FOXP3 and CD8 T Cells

• A patient with a high number of FOXP3 cells around the neoplastic lesion is likely to have a worse prognosis.
• FOXP3 is a transcription factor expressed in T regulatory cells (Tregs) that suppress immune responses.
• Tregs recruited to tumors inhibit the activity of other immune cells, particularly cytotoxic T cells.
• The presence of a large number of FOXP3 cells indicates immune suppression, which can allow the tumor to evade immune surveillance and grow more aggressively.
• The patient with a large number of CD8+ T cells surrounding the neoplastic lesion is more likely to have a better prognosis since Cytotoxic T cells (CD8+ T cells) are crucial for recognizing and killing tumor cells.
• CD8 T cells directly attack cells expressing abnormal or mutated antigens.
• CD8 T cells indicate the immune system is actively combating the tumor and results in better control over tumor growth.
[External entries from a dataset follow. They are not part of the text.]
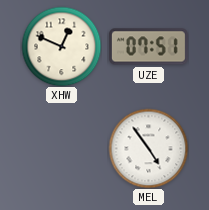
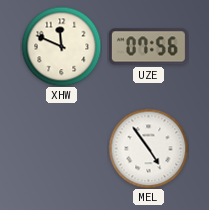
XHW: 12:49 -> 11:49
UZE: 07:51 -> 07:56
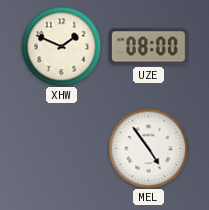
XHW: 11:49 -> 1:49
UZE: 07:56 -> 08:00
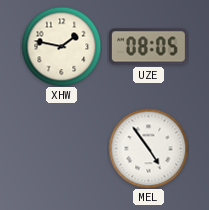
XHW: 1:49 -> 1:47
UZE: 08:00 -> 08:05
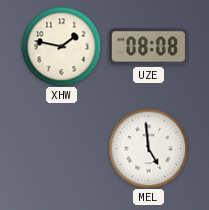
UZE: 08:05 -> 08:08
MEL: 4:54 -> 4:59
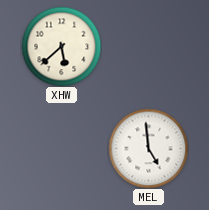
XHW: 1:47 -> 5:38
UZE: 08:08 -> none
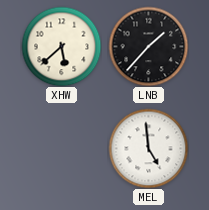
LNB: none -> 1:37
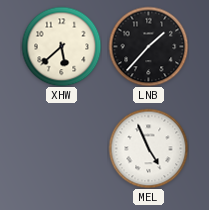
MEL: 4:59 -> 4:56
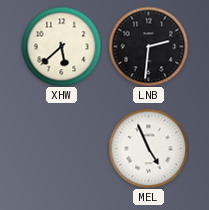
LNB: 1:37 -> 2:31
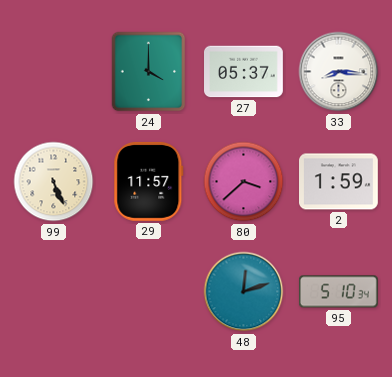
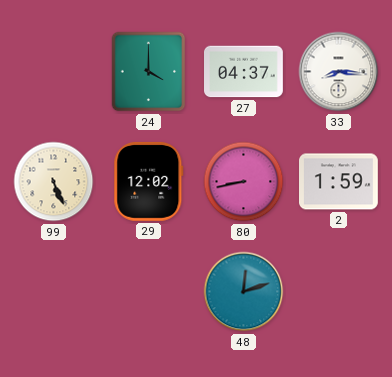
27: 05:37 -> 04:37
29: 11:57 -> 12:02
80: 3:38 -> 8:43
95: 5:10 -> none
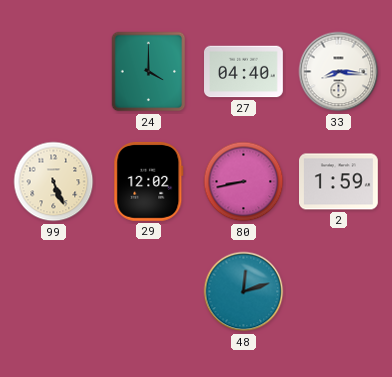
27: 04:37 -> 04:40
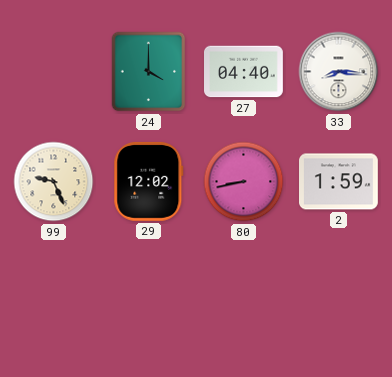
99: 5:26 -> 9:26
48: 12:12 -> none
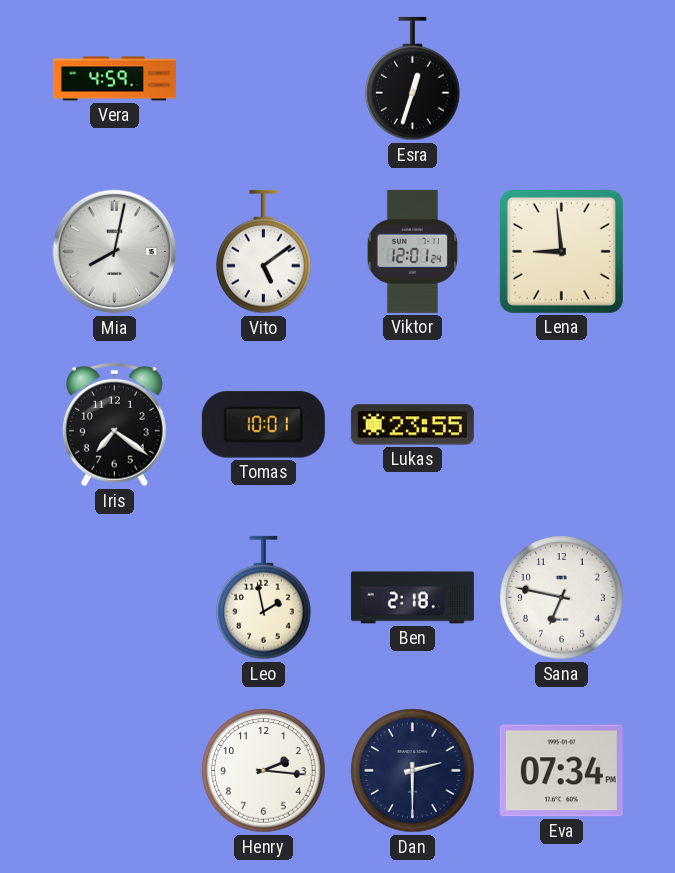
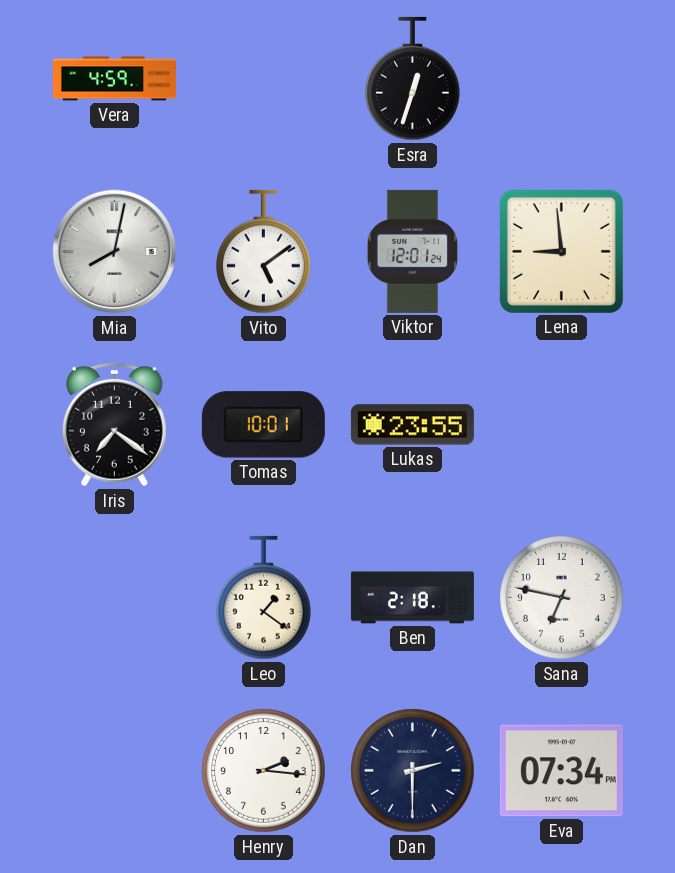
Leo: 1:58 -> 1:21
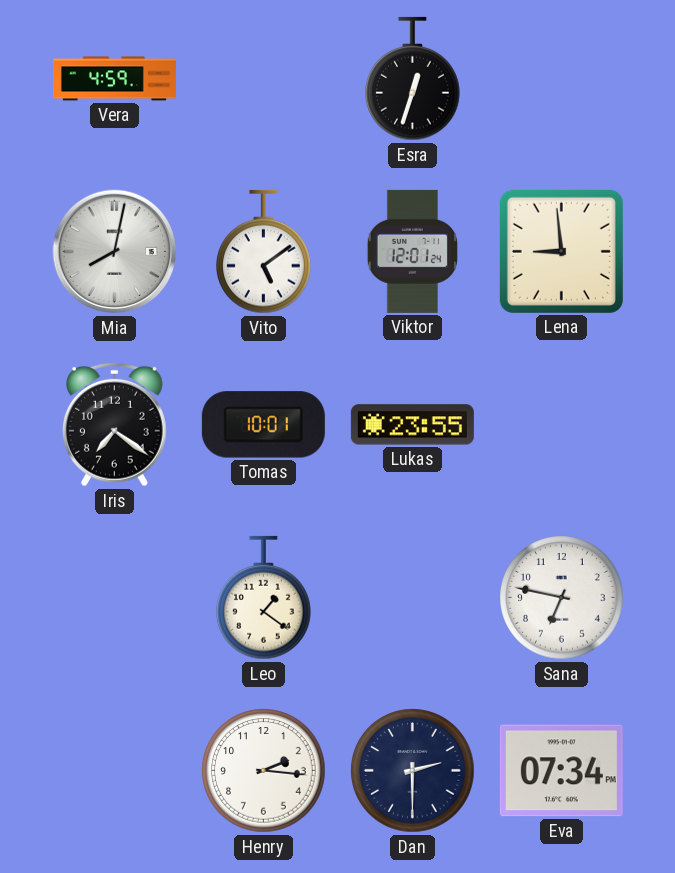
Ben: 2:18 -> none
Cytokines Inhibiting Anti-Tumor Responses and Treatments

• Several cytokines suppress immune responses against tumors, contributing to tumor immune evasion and promoting tumor progression.
• Transforming Growth Factor-beta (TGF-β) is a potent immunosuppressive cytokine produced by tumor cells, tumor-associated macrophages, and regulatory T cells.
• TGF-β inhibits the activation and function of CD8+ T cells, CD4+ T helper cells, and NK cells.
• TGF-β promotes the differentiation and expansion of Tregs, suppressing anti-tumor immunity.
• TGF-β Inhibits cytokine production, suppresses effector T cell functions, and promotes the epithelial-mesenchymal transition (EMT) that enhances metastasis.
• TGF-β inhibitors are being investigated as potential cancer therapies to restore immune responses and improve the effectiveness of checkpoint inhibitors and cytotoxic treatments.
• Interleukin-10 (IL-10) is an immunosuppressive cytokine that inhibits the activity of T cells and natural killer (NK) cells.
• IL-10 suppresses the production of pro-inflammatory cytokines, limiting the immune response against cancer cells.
• IL-10 also promotes the differentiation of regulatory T cells (Tregs), further suppressing immune activity.
• Immunotherapies targeting IL-10 or its receptors are under investigation.
• Interleukin-13 (IL-13) can modulate the function of immune cells, impairing anti-tumor responses.
• IL-13 targeting strategies are under investigation
• Programmed Death-Ligand 1 (PD-L1): interacts with PD-1 on T cells, leading to T cell exhaustion.
• PD-L1/PD-1 interaction inhibits T cell function, allowing cancer cells to evade immune surveillance.
• Immune checkpoint inhibitors targeting PD-1/PD-L1 are utilized in some cases.
• Classic treatments include Chemotherapy, Radiation Therapy, Immunotherapy and Stem Cell Transplantation.